One possibility is to say that animal life is equivalent to human life. I do believe some traditional religions believe this and try to follow it as closely as they can, holding all or some animal life to be equivalent to that of humans or even to be sacred and thus deserving of more rights. By this standard, any sort of hunting or meat consumption would be deeply unethical and morally repulsive. The counter-argument is that "but for centuries we have hunted animals and it was necessary for survival," but we are arguing ethics here, and not an absolute truth, and the past is no longer relevant as we do not need meat to survive. The strongest counter-argument I could think of is stepping on an ant on the sidewalk by accident and finding yourself having just done the equivalent of manslaughter.
The other extreme is to say that animals do not have rights. The granting of 'rights' by human beings is arbitrary, after all, and thus there is nothing that says we cannot simply say that animals have none. It would imply that there is nothing morally repugnant about dogfighting or deliberately torturing animals. Its logic seems to be sound albeit the world seems to be moving away from this viewpoint. I like the social contract idea of morality, in which I forfeit my right to murder people in society in exchange for everyone else's agreement that they will not kill me either. Obviously, this model does not apply to animals.
There is also the gray zone in which we seem to be in, but my issue is that it feels incredibly arbitrary. For example, there seem to be regulations regarding how an animal may be slaughtered, which seems to be nonsensical from the outset. Is it not a greater moral harm, assuming one values the life of animals on some level, to slaughter an animal than to alter the conditions of its death? If I were to tell you, "I can either kill you now or ensure that your death in the future is painful," you would almost certainly choose the latter. Is it not nonsensical, then, to condemn the latter while viewing slaughter as acceptable? It seems as though the societal approach to this issue is somewhat similar to the one taken to the abortion debate, where fetuses have some rights but not all of the rights afforded to adult human beings, and this sliding scale is determined on the basis of intelligence. Gorillas and dogs, for example, are given more rights than wasps or ants.

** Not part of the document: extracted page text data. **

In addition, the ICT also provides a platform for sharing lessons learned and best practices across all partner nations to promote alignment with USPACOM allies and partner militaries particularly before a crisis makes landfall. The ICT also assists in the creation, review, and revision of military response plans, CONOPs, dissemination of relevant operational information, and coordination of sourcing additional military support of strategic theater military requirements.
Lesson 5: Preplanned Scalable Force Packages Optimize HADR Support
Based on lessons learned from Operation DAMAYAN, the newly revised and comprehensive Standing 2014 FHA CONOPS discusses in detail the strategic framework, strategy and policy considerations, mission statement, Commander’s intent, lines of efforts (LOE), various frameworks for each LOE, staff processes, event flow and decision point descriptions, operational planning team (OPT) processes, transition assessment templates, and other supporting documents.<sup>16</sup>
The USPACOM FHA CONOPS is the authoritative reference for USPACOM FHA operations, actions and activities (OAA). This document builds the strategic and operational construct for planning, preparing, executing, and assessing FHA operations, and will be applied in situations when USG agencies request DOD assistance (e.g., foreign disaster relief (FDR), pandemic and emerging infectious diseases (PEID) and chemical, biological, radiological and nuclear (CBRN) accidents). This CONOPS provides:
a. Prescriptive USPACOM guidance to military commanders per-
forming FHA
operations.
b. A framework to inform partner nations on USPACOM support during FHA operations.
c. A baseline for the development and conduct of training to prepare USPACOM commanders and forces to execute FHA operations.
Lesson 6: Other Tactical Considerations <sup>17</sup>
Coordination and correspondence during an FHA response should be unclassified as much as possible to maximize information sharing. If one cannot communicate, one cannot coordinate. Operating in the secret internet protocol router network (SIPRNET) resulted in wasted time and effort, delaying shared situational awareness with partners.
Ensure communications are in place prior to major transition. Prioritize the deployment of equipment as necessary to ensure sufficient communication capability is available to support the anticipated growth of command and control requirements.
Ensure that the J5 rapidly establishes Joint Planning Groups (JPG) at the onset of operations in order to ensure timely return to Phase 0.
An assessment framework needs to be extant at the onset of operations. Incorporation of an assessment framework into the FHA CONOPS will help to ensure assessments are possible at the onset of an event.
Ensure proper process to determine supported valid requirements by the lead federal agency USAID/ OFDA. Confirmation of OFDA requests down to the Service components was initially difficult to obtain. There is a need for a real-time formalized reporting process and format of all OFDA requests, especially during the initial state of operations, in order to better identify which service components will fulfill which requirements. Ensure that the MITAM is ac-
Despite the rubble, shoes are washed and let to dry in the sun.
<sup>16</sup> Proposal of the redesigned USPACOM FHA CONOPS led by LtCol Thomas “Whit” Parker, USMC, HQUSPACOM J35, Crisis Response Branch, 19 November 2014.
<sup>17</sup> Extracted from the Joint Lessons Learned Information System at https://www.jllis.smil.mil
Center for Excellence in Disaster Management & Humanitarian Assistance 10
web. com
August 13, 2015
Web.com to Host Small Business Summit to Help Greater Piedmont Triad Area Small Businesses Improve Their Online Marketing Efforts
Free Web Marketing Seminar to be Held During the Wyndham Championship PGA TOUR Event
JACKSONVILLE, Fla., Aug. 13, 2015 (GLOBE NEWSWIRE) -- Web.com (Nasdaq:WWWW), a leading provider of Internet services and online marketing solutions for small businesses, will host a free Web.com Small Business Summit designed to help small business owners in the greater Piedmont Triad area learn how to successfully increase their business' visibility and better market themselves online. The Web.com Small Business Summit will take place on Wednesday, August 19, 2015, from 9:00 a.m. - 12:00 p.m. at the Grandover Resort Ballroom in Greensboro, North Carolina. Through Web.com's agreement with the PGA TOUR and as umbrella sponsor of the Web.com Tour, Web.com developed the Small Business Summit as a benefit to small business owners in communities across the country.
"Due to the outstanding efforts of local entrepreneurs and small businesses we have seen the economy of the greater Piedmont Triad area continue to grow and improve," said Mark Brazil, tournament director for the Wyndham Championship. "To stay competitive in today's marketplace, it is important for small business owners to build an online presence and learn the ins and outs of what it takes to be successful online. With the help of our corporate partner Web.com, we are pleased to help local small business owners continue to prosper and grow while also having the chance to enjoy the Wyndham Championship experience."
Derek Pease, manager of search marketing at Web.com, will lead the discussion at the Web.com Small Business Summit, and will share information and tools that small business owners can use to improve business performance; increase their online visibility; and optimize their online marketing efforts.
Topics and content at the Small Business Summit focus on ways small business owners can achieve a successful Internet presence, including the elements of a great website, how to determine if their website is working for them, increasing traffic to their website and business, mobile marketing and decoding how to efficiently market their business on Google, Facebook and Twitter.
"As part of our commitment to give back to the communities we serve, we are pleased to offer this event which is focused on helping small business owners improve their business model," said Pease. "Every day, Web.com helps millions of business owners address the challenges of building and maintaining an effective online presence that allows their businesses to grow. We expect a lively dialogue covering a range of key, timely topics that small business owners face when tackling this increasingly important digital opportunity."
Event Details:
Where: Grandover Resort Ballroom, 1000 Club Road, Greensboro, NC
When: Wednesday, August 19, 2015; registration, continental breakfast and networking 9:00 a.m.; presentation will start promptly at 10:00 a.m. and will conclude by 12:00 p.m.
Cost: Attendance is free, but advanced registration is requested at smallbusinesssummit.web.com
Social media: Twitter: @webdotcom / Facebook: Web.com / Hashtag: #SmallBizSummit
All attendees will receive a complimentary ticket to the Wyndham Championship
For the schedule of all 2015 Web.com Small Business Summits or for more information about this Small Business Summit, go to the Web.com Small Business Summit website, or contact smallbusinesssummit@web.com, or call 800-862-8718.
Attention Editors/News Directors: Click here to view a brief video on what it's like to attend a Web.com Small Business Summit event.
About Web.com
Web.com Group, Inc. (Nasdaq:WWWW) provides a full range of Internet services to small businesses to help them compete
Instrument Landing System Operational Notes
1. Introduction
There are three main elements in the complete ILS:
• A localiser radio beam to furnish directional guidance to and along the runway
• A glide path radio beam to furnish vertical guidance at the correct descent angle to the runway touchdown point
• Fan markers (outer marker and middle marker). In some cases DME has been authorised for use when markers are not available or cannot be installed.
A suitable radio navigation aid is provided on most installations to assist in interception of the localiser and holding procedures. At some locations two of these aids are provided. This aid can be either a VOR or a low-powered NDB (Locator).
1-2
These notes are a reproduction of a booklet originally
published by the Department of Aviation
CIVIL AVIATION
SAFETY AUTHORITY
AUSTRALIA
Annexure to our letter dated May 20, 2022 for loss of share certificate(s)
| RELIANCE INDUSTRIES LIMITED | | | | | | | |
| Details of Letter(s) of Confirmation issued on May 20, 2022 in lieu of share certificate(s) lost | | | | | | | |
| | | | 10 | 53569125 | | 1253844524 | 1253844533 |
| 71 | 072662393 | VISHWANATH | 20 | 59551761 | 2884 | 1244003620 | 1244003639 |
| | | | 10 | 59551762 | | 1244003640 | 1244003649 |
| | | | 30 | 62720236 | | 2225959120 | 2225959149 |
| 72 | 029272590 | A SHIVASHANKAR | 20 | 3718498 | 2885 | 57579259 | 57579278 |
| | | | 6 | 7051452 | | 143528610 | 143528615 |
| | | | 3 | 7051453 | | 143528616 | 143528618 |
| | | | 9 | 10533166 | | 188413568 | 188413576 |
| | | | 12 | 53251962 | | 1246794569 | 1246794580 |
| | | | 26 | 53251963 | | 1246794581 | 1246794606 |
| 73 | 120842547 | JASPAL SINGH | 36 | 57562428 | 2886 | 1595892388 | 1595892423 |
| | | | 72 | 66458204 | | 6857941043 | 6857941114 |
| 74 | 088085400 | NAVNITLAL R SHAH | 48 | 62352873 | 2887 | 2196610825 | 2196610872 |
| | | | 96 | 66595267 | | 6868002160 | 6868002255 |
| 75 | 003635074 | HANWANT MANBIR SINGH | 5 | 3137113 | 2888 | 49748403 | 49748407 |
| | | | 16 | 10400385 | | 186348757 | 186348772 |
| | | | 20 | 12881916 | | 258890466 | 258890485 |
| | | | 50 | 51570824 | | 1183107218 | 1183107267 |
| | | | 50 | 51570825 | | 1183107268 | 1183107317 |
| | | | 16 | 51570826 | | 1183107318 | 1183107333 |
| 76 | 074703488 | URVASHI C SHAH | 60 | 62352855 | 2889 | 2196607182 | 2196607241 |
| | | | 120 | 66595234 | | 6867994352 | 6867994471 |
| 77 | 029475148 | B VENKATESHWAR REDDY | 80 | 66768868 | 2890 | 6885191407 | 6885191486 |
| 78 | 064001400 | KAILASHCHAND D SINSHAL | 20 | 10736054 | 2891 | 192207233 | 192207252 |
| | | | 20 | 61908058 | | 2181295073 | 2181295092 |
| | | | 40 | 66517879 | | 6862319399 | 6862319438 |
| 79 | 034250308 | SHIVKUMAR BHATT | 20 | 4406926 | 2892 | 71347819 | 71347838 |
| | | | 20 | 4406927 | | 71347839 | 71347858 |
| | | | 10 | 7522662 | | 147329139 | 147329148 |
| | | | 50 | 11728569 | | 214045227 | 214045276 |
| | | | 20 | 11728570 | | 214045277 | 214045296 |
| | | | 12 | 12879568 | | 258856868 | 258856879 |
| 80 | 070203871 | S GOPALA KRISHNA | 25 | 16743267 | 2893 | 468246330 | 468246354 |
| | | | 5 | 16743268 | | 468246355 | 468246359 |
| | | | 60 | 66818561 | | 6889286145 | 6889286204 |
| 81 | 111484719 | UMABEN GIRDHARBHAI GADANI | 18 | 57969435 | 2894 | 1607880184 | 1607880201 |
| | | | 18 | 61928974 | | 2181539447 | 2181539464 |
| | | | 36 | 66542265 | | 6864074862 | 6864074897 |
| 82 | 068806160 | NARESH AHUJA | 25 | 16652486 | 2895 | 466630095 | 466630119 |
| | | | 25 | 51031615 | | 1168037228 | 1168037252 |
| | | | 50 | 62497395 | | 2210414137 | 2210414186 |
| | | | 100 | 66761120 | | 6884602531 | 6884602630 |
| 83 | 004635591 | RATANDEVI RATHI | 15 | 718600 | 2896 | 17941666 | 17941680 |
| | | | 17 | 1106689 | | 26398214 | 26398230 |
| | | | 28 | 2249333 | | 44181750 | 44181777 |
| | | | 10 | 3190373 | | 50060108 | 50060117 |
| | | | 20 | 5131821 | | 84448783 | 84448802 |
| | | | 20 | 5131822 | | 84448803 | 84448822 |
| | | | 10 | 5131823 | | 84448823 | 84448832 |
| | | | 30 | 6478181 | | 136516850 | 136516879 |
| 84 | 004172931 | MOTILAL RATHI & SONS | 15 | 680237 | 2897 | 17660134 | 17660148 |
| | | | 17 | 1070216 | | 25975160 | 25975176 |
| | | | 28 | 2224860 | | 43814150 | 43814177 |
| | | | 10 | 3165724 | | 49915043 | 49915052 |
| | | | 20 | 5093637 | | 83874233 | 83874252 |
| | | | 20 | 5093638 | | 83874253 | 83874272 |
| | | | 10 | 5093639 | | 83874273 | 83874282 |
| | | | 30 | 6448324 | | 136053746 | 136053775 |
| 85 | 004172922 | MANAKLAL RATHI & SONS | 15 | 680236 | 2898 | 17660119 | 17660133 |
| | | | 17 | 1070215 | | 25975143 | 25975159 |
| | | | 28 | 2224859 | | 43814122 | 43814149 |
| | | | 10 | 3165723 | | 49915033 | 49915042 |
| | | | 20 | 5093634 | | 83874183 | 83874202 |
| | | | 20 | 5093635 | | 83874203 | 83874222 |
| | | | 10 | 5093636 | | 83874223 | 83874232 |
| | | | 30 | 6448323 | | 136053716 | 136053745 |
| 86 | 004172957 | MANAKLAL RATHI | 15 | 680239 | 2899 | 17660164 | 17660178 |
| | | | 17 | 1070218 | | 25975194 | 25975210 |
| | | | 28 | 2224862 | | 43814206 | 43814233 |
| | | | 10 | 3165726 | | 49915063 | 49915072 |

Fascinatingly, this seems to reveal that our entire basis for animal ethics is simply to give more rights to that which is more like us, and revealing that for all the claims of fairness to animals, we are still discriminating based on a human standard. Thus, back to the thread's purpose of bioethics - if a genetically modified pig were produced that genuinely desired to be killed and eaten, would we be either morally obligated to, or at least not immoral in doing so? If a genetically modified chicken were made with literally no higher-order brain functions that solely ate, got fat, reproduced and died - would it not be far less immoral to slaughter it than a regular chicken in a coop?